Consigne 1: Traduisez en anglais cette phrase du texte consacré à Lydie : « Eh bien, la liturgie me permet de réparer cet oubli et de m’arrêter sur cette belle figure. »
Consigne 2: Reproduisez le passage du texte consacré à Lydie commençant à « Très bonne 1° » et se terminant à « cette belle figure. ».

Texte cité:
15 mai : lundi 6° semaine de Pâques Lydie, Ste patronne de tous ceux qui ne veulent pas tomber dans la procrastination

Très bonne 1° lecture pour commencer cette retraite ! Vous savez que nous allons monter sur les épaules des géants de l’Evangélisation, j’en dirai un peu plus dans l’introduction en soirée, mais je peux déjà vous dire que nous allons évoquer un certain nombre de figures des Actes des Apôtres. Je n’avais pas prévu de vous parler de Lydie et, de fait, je me rends compte que ça manquait de femmes dans ma galerie de portraits ! Eh bien, la liturgie me permet de réparer cet oubli et de m’arrêter sur cette belle figure.

Entrées:
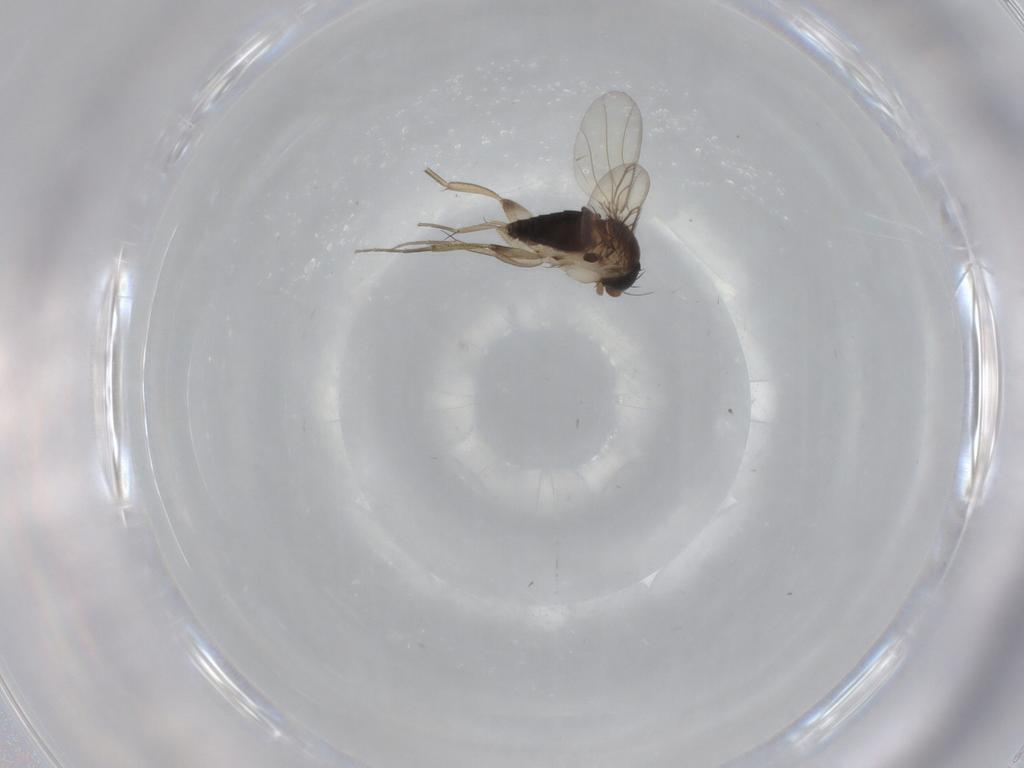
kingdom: Animalia
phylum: Arthropoda
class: Insecta
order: Diptera
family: Phoridae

Réponse 1: Well, the liturgy allows me to make up for this oversight and to dwell on this beautiful figure.

Réponse 2:
Très bonne 1° lecture pour commencer cette retraite ! Vous savez que nous allons monter sur les épaules des géants de l’Evangélisation, j’en dirai un peu plus dans l’introduction en soirée, mais je peux déjà vous dire que nous allons évoquer un certain nombre de figures des Actes des Apôtres. Je n’avais pas prévu de vous parler de Lydie et, de fait, je me rends compte que ça manquait de femmes dans ma galerie de portraits ! Eh bien, la liturgie me permet de réparer cet oubli et de m’arrêter sur cette belle figure.